A career built in the shadows
Bharat made his Test debut against Australia in Nagpur in February 2023, stepping in during the Border-Gavaskar Trophy after an injury to Rishabh Pant opened the door. He kept the gloves through that home series and was then trusted with the biggest assignment of all, named as India’s keeper for the 2023 World Test Championship final against Australia at The Oval.

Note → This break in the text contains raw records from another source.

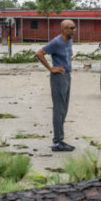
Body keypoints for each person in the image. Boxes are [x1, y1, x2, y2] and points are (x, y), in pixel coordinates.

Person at [36, 20, 76, 152]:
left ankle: (60, 139)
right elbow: (39, 53)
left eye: (74, 27)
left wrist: (70, 59)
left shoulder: (69, 41)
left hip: (67, 75)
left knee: (64, 109)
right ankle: (57, 142)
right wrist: (50, 68)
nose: (73, 30)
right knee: (59, 109)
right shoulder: (56, 42)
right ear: (64, 29)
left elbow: (67, 55)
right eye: (71, 28)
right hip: (58, 77)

The numbers tell the story of why the chances dried up. In seven Tests between 2023 and 2024 he made 221 runs at an average of just over 20, with a best of 44 against an Australian attack featuring Mitchell Starc and Nathan Lyon in Ahmedabad. Behind the stumps he was tidy, finishing with 18 catches and a stumping, but a Test keeper in this India side has to score, and the runs never quite came at the level required. His final appearance came against England at Visakhapatnam in February 2024.

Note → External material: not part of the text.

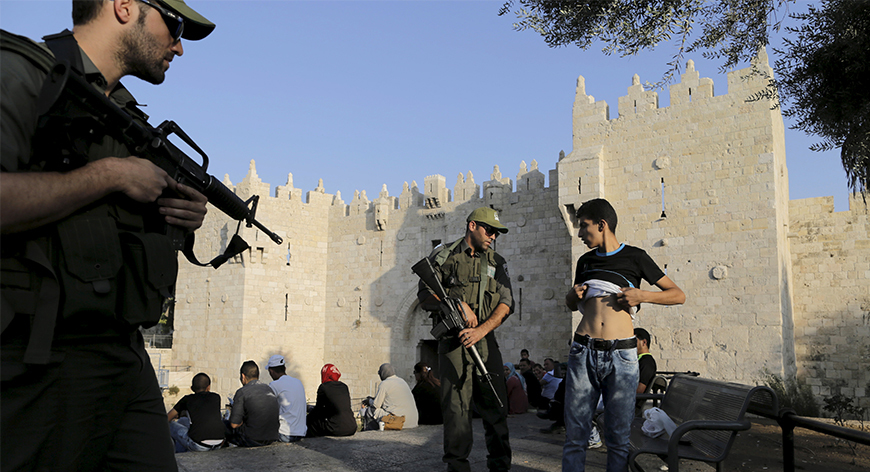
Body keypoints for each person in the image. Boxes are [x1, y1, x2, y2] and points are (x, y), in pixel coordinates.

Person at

The domestic record that deserved more
What makes Bharat’s international return feel modest is how heavily he has scored everywhere else. In 113 first-class matches for Andhra he has piled up more than 6,000 runs with 11 centuries, and in the 2014-15 Ranji Trophy season he became the first wicketkeeper-batter in the competition’s history to register a triple hundred, an unbeaten effort against Goa. For a decade he was one of the most productive keeper-batters on the domestic circuit, which only sharpened the sense that he arrived at international level a fraction too late, behind a generational talent in Pant.
Why now
The timing is tied to what comes next. Bharat is understood to be exploring opportunities in overseas franchise T20 leagues, and the rules around that are unambiguous: an Indian player cannot sign up for foreign leagues while remaining part of the BCCI system. Stepping away clears that path. At 32, with little realistic prospect of forcing his way back ahead of Pant and a clutch of younger keepers, the decision reads as a clear-eyed one rather than a sudden exit.

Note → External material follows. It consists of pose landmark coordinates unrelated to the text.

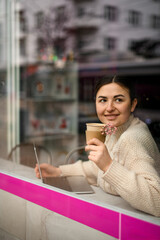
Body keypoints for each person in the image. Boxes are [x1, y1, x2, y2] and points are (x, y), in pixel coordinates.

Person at [35, 75, 160, 217]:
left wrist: (108, 165)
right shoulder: (115, 129)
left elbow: (157, 201)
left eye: (118, 100)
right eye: (103, 100)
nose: (109, 108)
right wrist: (58, 172)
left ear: (133, 104)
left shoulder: (131, 139)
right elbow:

He was careful to frame it as a change of direction, not a farewell to the game. “My journey with BCCI and Test cricket may have come to an end, but my journey in the game continues,” he said, pointing towards coaching and mentoring younger players alongside whatever the franchise circuit brings.
Bharat will not go down as one of India’s great Test keepers, and he would not claim otherwise. But his story is a familiar and honest one in a country this deep in talent: a fine domestic cricketer who got his shot, did the unglamorous parts well, and never quite got the run of matches to settle. He leaves with the WTC final cap, a Ranji record that may stand for years, and a reputation as a professional who was ready whenever India called.